However, the message was clear -- the ball was now in government courts and delays were no longer acceptable.

“There is no excuse for waiting,” European Environment Commissioner Stavros Dimas said.

In some cases, the panel said, technology could bring major benefits, such as cutting health costs by tackling pollution.

Even changing planting times for rice or managing livestock herds better could cut emissions of methane, another powerful greenhouse gas, said the report by the panel, which draws on the work of 2,500 scientists.

Its previous two reports this year painted a grim future of human-induced global warming causing more hunger, droughts, heat waves and rising sea levels which would drown low-lying islands.

Asia’s population is most at risk from rising sea levels and more powerful storms.
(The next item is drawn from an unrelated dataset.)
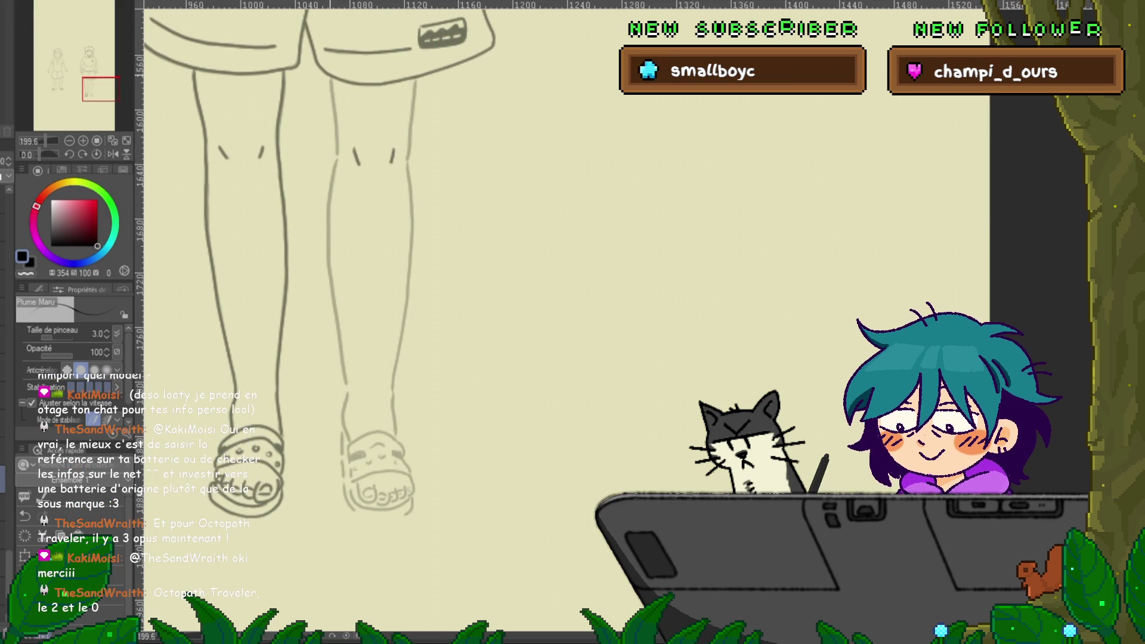
left_click_drag(339, 158, 333, 182)
key("ctrl+z")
One in 10 people, mainly in Asia, live in highly vulnerable coastal areas, an international study published last month found.

The steeper the emissions cuts, the greater the cost to the global economy, the report said.

The cost of limiting greenhouse gases in 2030 to stabilisation levels of between 445 and 710 ppm (parts per million) CO2-equivalent ranges from a 3 percent decrease in global GDP to a small increase, it said.

However, regional costs might differ significantly from global averages, it added. Greenhouse gas concentrations are now at about 430 ppm CO2-equivalent.